Terdapat beberapa faktor penyebab atau alasan ditetapkannya Wasiat Wajibah


dalam pembagian harta peninggalan pewaris terhadap ahli waris beda agama,
diantaranya:

a. Adanya larangan memberikan harta peninggalan pewaris kepada orang yang


tidak beragama Islam sebagaimana tertulis dalam hadits :
“La yaritsu al-Muslim al-kafir, wa la yaritsu al-kafir al-muslim”
“Tidak mewarisi seorang muslim kepada seorang kafir, demikian pula
seorang kafir tidak mewarisi kepada seorang muslim” (HR. Bukhari).
b.

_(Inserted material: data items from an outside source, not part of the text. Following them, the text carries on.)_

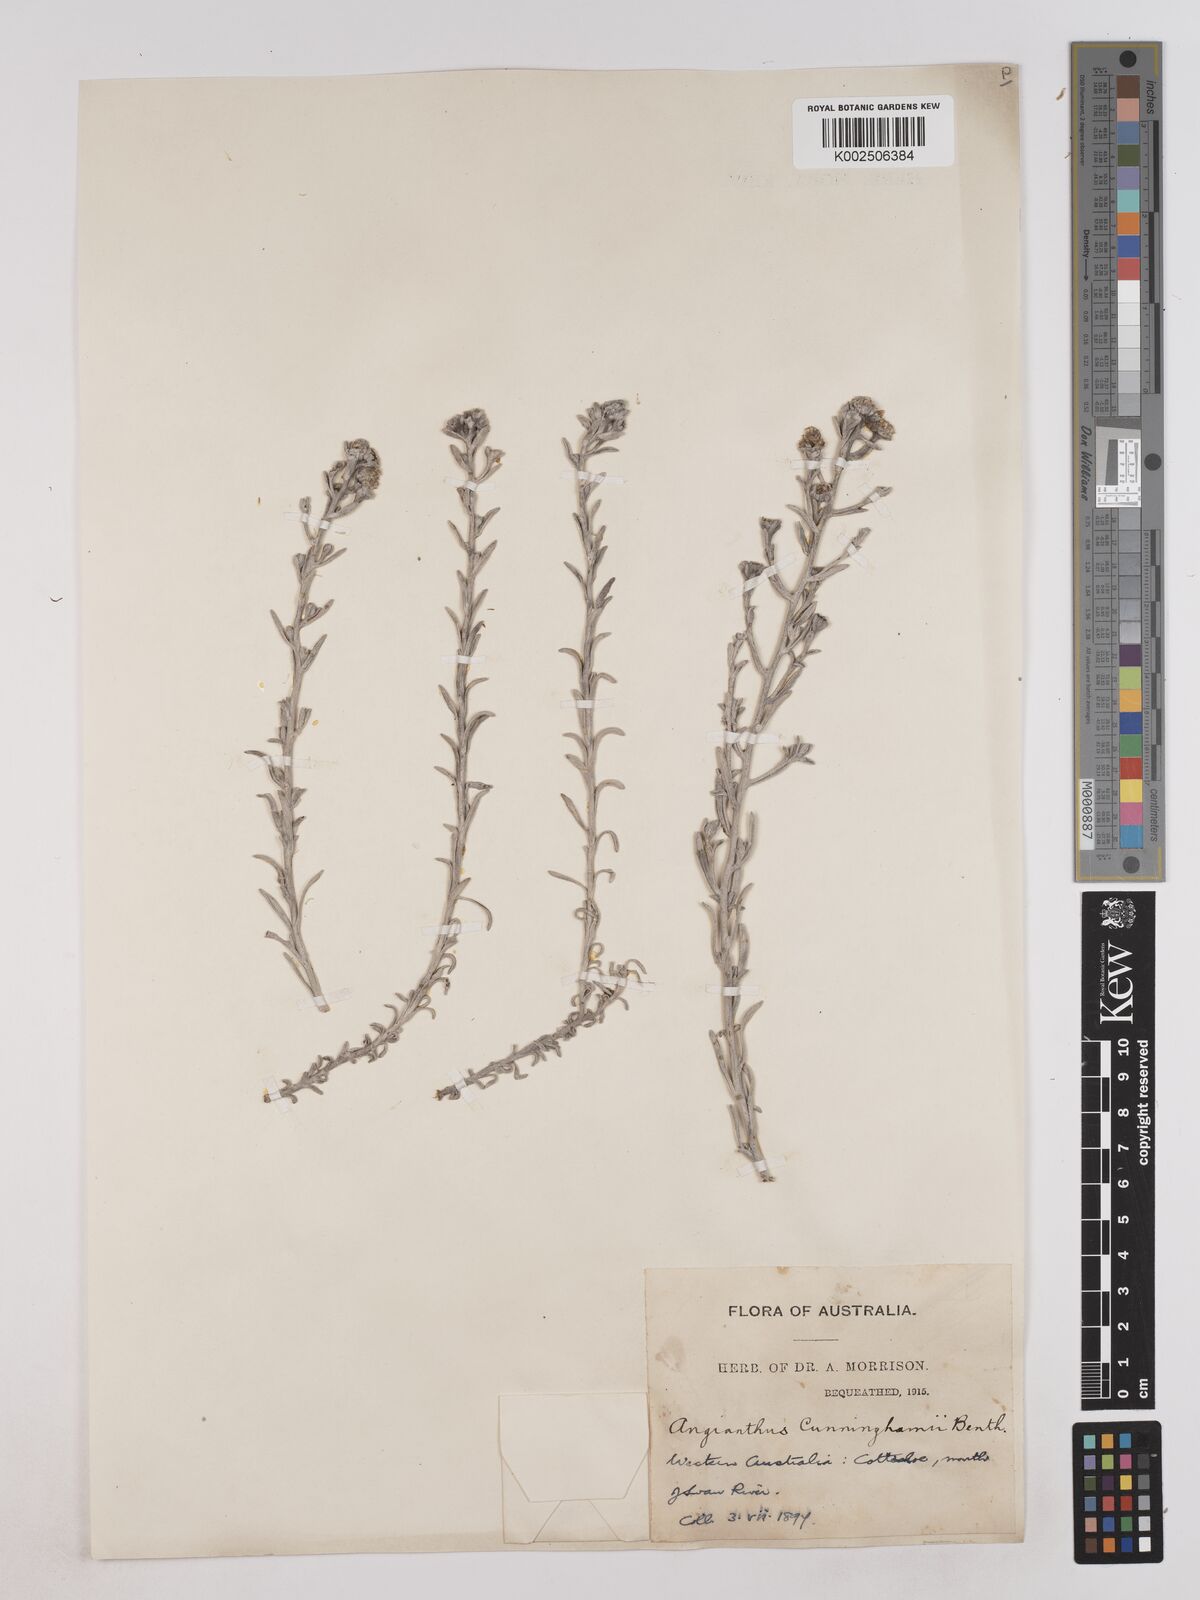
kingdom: Plantae
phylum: Tracheophyta
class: Magnoliopsida
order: Asterales
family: Asteraceae
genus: Angianthus
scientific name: Angianthus cunninghamii
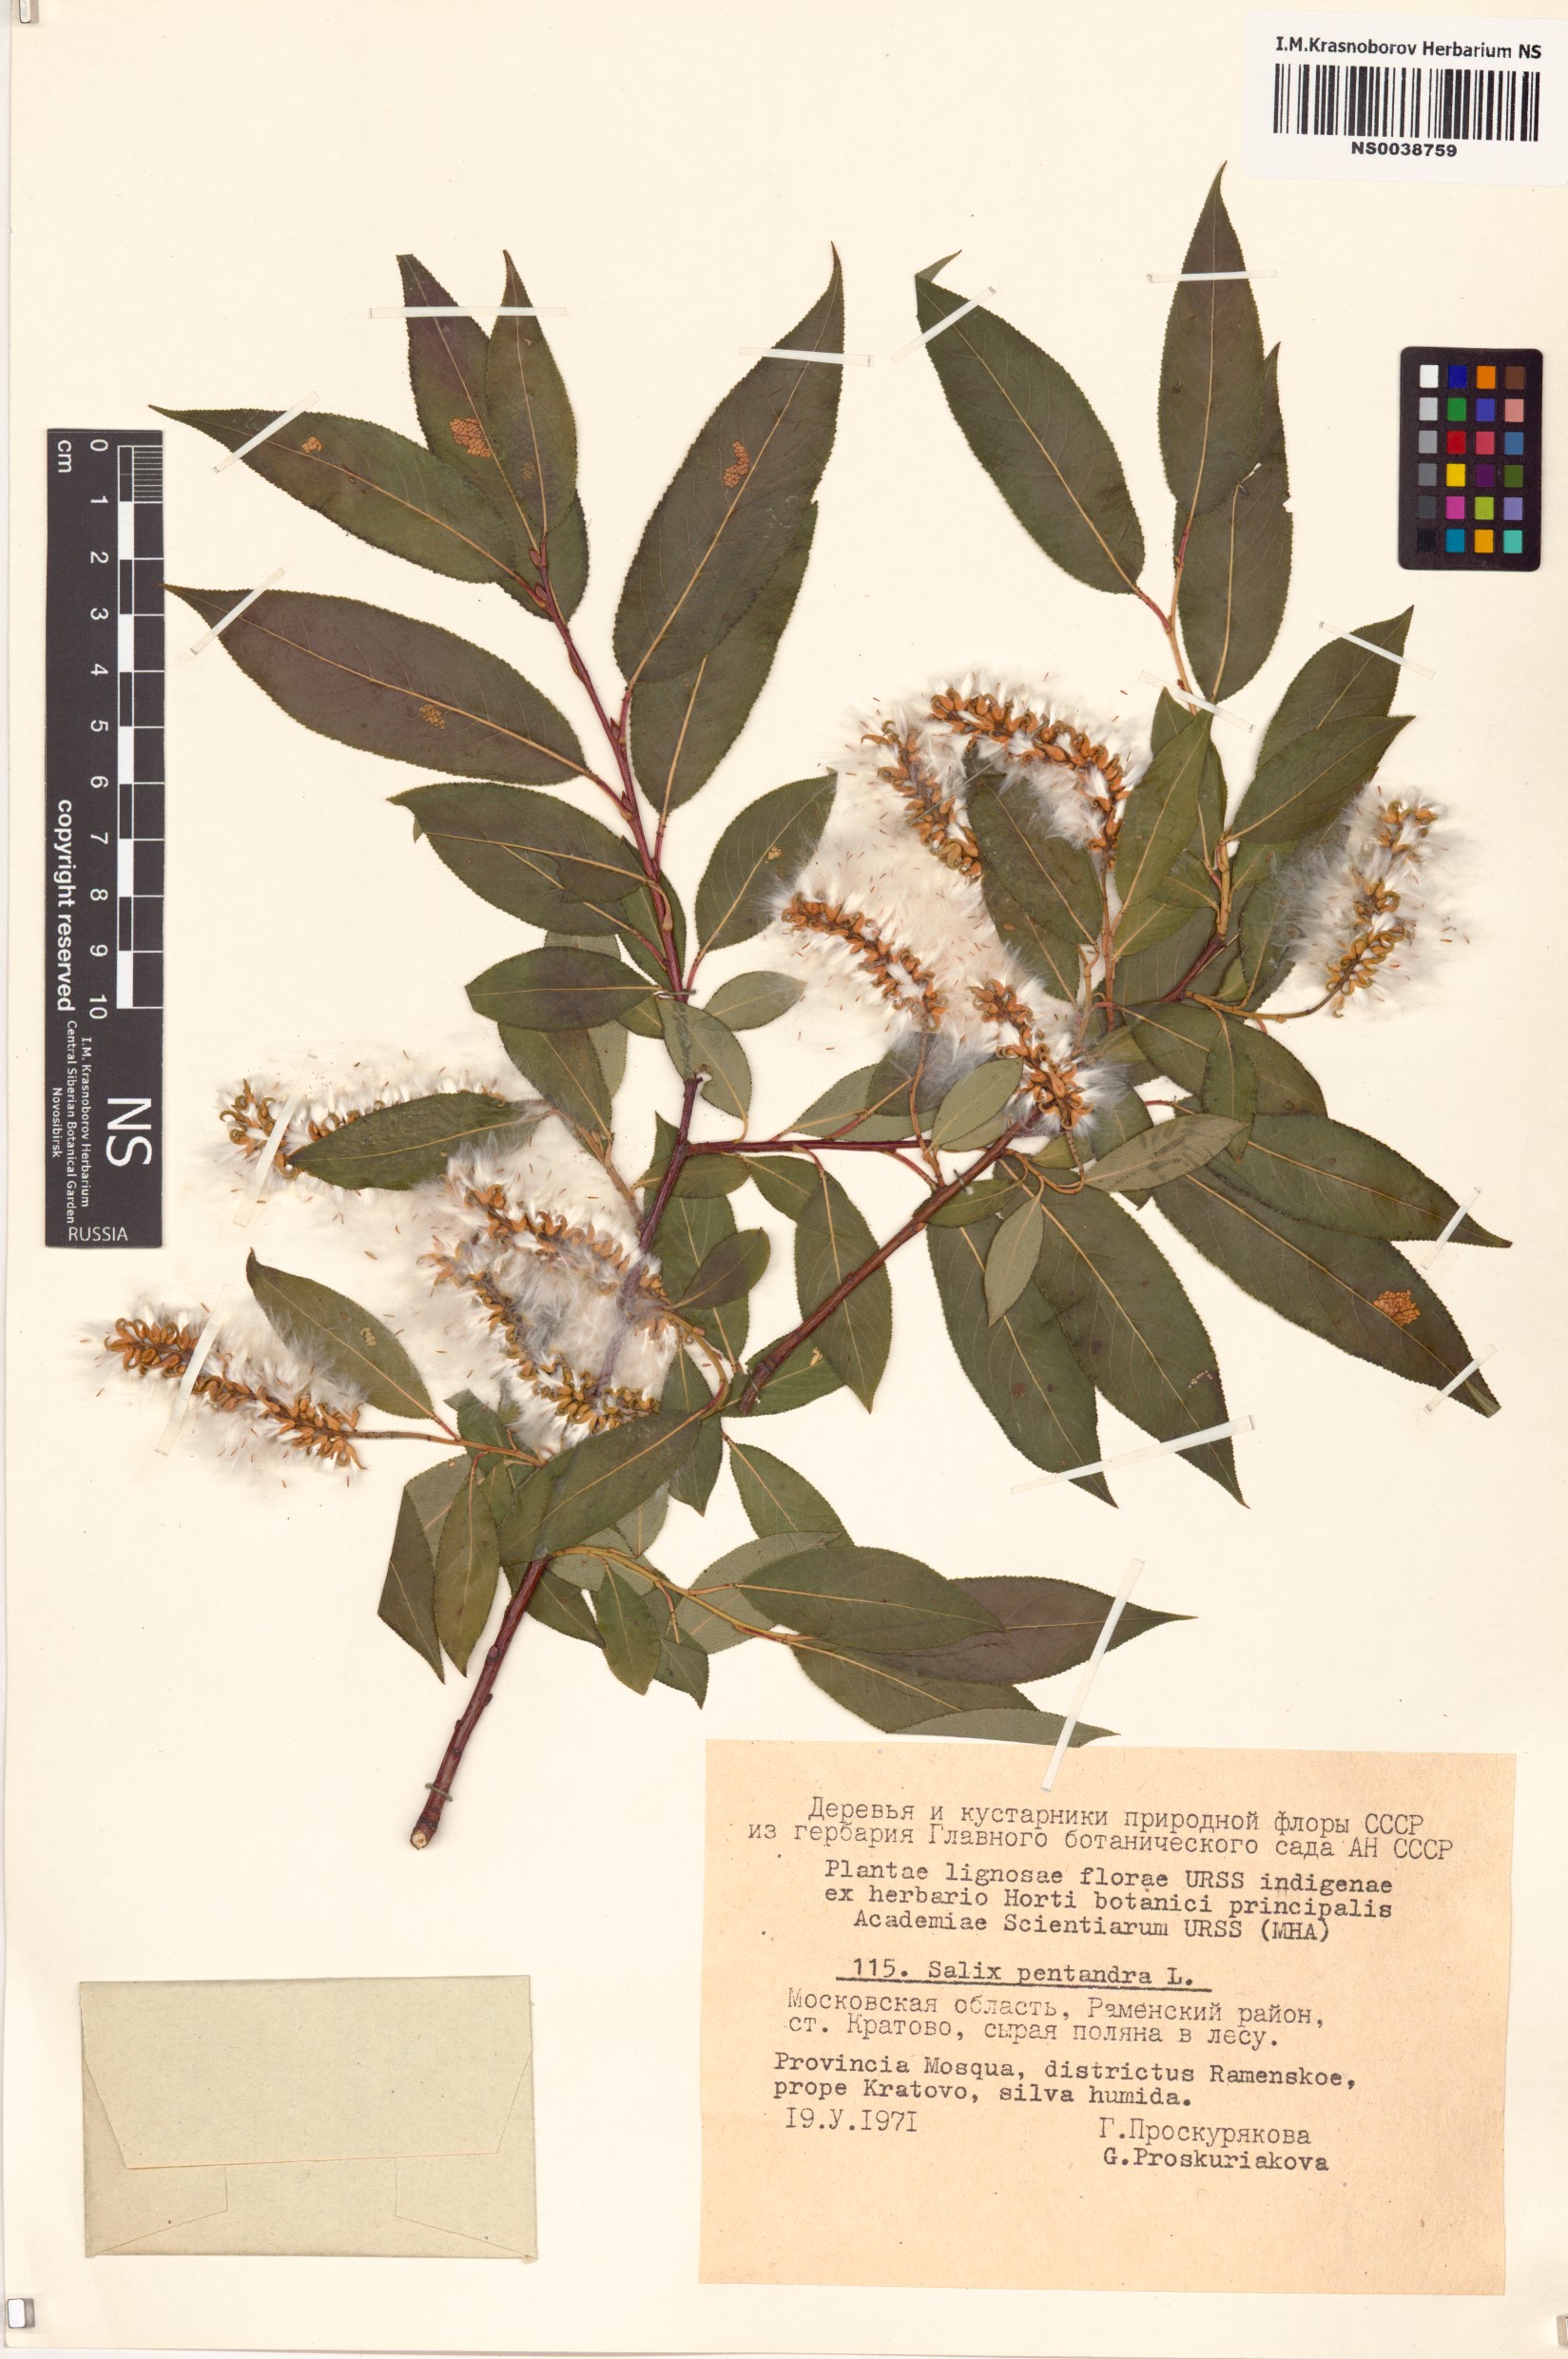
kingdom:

Dalam Kompilasi Hukum Islam Pasal 171 Huruf C bahwa :
“Ahli waris adalah orang yang pada saat meninggal dunia mempunyai
hubungan darah atau hubungan perkawinan dengan pewaris, beragama
Islam dan tidak terhalang karena hukum untuk menjadi ahli waris”
c. Untuk menghindari terjadinya krisis hukum yang dilematis atas perkara yang
berlaku di masyarakat. Hal ini disebabkan karena pada kenyataannya bahwa
masyarakat Indonesia yang bersifat pluralistik dan menyebabkan tidak sedikit
menutup kemungkinan terjadinya kepemilikan beda agama dalam satu
keluarga. Oleh karena itu Mahkamah agung berpendapat dan menyimpulkan
bahwa tidak dibenarkan jika sampai terjadinya kekosongan hukum terkait
masalah kewarisan untuk ahli waris beda agama sebagai bagian yang timbul
dari akibat adanya suatu hubungan kekeluargaan.